09 Nov Could Spinal Cord Stimulation Curb America’s Opioid Epidemic?
Every says new news stories appear about America’s deadly addiction to Opioids. The drugs which may be more commonly recognized by their drug names (eg Morphine, Codeine, Fentanyl) have been overprescribed by Doctors for years. Usually given out to patients with chronic pain, who cannot find relief elsewhere, they were recently withdrawn causing a massive increase in the number of drug overdoses in the United States. The issue is so large it’s even drawn considerable attention from Donald Trump. Reducing the number of prescriptions for opioids has meant patients seeking out street dealers to fuel their addictions. Many have lost their lives. Clearly, new therapies are urgently needed to reduce the burden of chronic pain – which doctors in the UK estimate that between ⅓ and ⅔ of the population lives with. The numbers are similar across the pond. However new therapies are emerging, including revolutionary new technologies like spinal cord stimulation. Could this help curb America’s Opioid Epidemic?
What is Cord Stimulation?
So what is cord stimulation (or spinal cord stimulation to use its full name)? Well, pain is a signal transmitted through nerves from your body up through the spinal cord to your brain. But the spinal cord isn’t simply a relay station for the pain signals. Since the 60’s scientists have known that the spinal cord can modulate these pain signals as they are traveling up to the brain. That means they can either amplify the signal or dampen it down. Usually, this mechanism works well. When you injure yourself these signals are amplified and the pain tells your brain to rest and recover. E.g. Don’t step on the bad ankle! Let it recover! The signals can also be dampened down when it is not a good time to feel pain. For instance, many soldiers report that they felt almost no pain when wounded in battle. This is because it is more important for the soldiers to stay alive than it is to rest and recover. After they are out of danger, the pain then comes on. In fact, this is one of the theories for why some people have chronic pain, their signals are being amplified or not turned off and they feel pain long after the initial injury. Spinal cord stimulation aims to correct these broken signals. A small device is inserted into the patient’s spine that stimulates specific nerves. The spinal stimulator changes correct the issue.

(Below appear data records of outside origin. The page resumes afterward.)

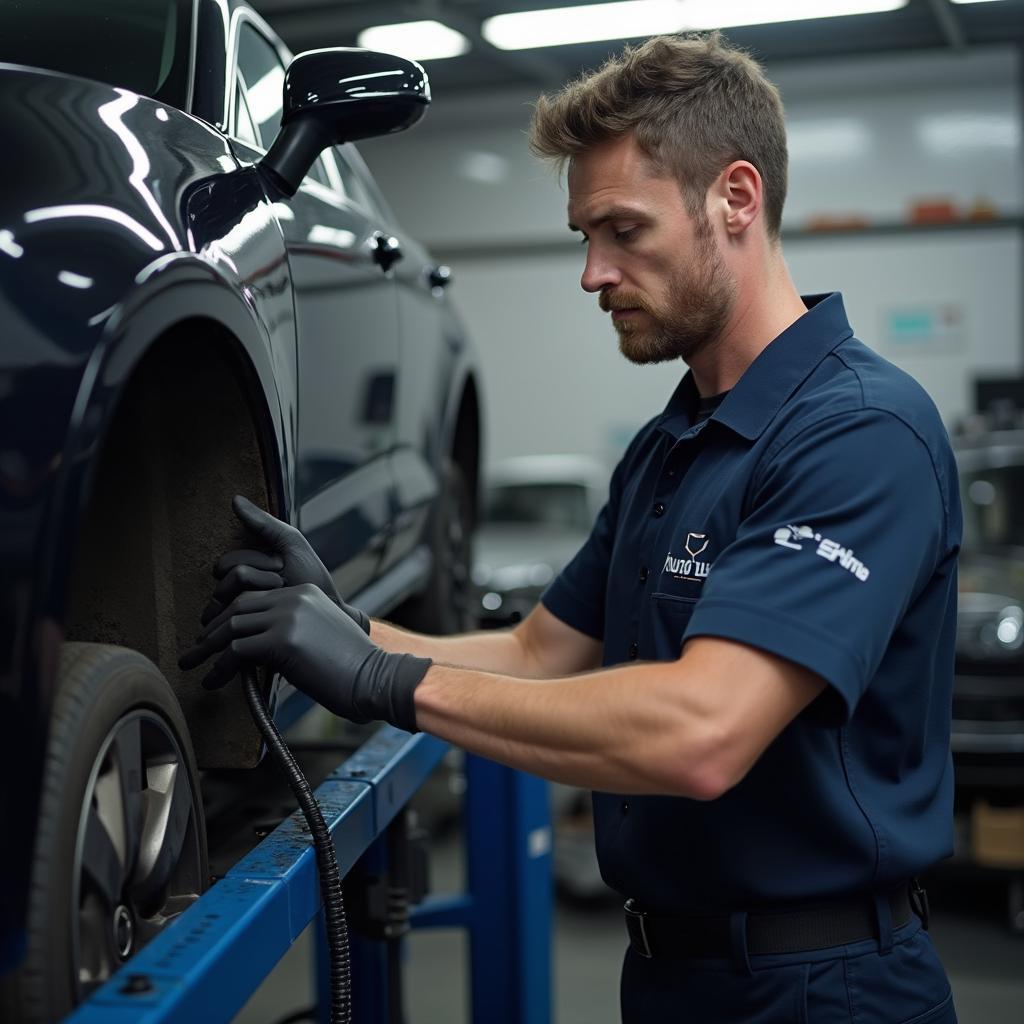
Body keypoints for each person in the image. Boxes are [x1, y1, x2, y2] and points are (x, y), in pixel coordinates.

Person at [180, 32, 961, 1023]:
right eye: (583, 236)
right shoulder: (668, 445)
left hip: (825, 986)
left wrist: (385, 681)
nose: (593, 273)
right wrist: (336, 629)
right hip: (672, 975)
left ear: (735, 197)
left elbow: (702, 730)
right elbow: (536, 651)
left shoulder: (856, 432)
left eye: (622, 230)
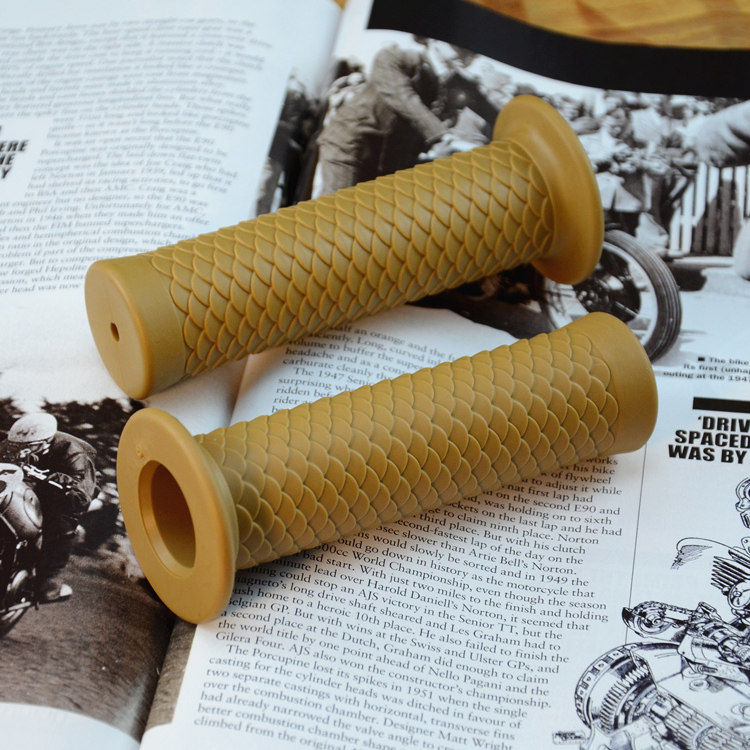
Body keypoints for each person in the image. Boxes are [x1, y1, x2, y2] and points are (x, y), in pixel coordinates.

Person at [0, 413, 98, 602]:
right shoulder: (12, 442)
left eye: (29, 447)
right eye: (16, 447)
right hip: (29, 479)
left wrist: (54, 478)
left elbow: (80, 496)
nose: (21, 451)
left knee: (62, 520)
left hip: (74, 483)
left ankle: (49, 581)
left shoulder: (74, 453)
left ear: (46, 442)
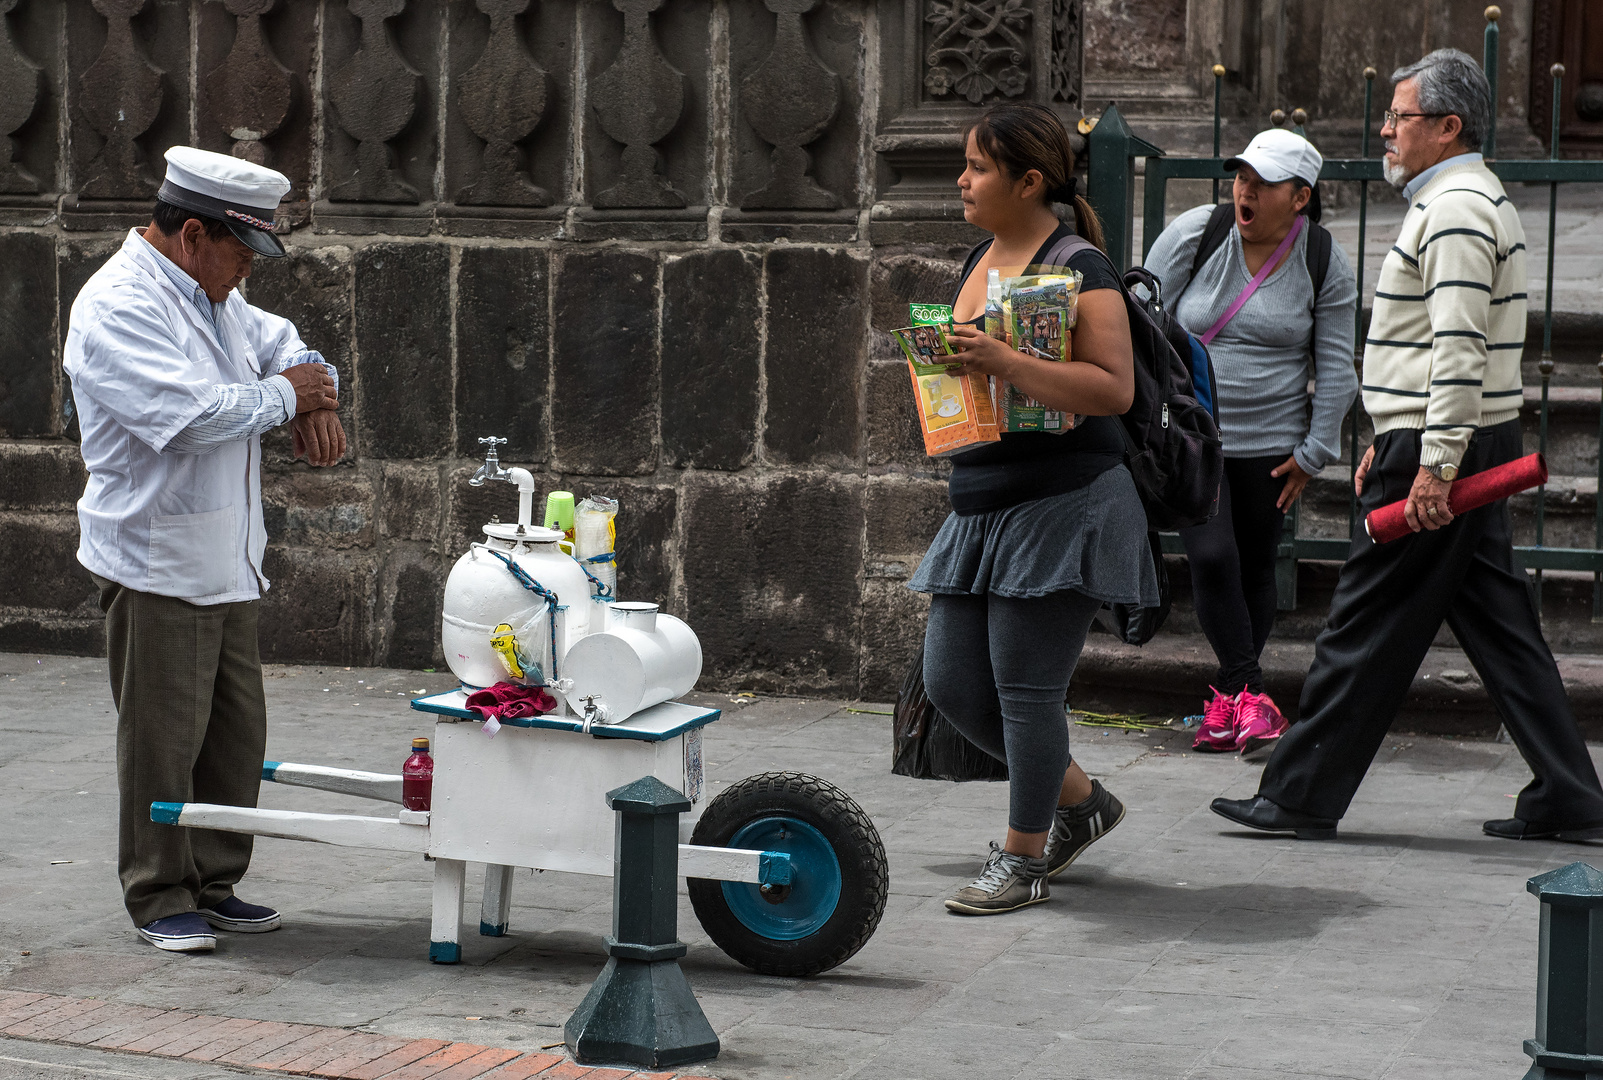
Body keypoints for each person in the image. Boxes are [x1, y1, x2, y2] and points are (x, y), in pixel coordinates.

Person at [1212, 49, 1603, 841]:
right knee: (1500, 626)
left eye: (1399, 118)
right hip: (1449, 435)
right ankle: (1571, 795)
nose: (1385, 132)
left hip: (1443, 442)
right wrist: (1395, 432)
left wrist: (1428, 459)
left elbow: (1456, 344)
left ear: (1446, 127)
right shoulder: (1466, 198)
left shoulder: (1455, 206)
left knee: (1362, 622)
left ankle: (1296, 795)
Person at [65, 147, 349, 952]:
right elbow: (187, 420)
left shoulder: (212, 296)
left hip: (226, 553)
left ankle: (214, 878)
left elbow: (281, 340)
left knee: (232, 738)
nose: (245, 275)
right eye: (239, 253)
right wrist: (286, 397)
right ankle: (158, 892)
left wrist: (305, 382)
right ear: (193, 233)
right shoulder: (119, 305)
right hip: (156, 558)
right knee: (163, 739)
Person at [908, 102, 1158, 915]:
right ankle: (1081, 803)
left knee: (1024, 692)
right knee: (952, 685)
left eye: (977, 167)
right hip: (980, 503)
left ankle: (1021, 861)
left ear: (1028, 180)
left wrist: (1005, 360)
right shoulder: (982, 255)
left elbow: (1111, 389)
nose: (962, 180)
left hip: (1064, 503)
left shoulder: (1079, 265)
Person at [1143, 129, 1358, 759]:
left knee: (1257, 566)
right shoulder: (1198, 233)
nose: (1246, 190)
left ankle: (1228, 709)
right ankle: (1252, 692)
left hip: (1274, 447)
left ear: (1299, 197)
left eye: (1263, 183)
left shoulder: (1322, 259)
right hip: (1194, 439)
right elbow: (1138, 316)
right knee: (1212, 558)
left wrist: (1316, 452)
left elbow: (1337, 364)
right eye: (1242, 177)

Why might it help the opioid crisis?
How does this link to the opioid crisis? Well, in the face of a rising death toll and a significant chronic pain burden an intriguing study on spinal cord stimulation was published in October 2017. In it, they find that patients on opioids for their chronic pain had a greater response to the therapy than those not on opioids. They state that spinal cord stimulation has the ability to reduce opioid reliance in chronic pain patients. Could this help curb the crisis?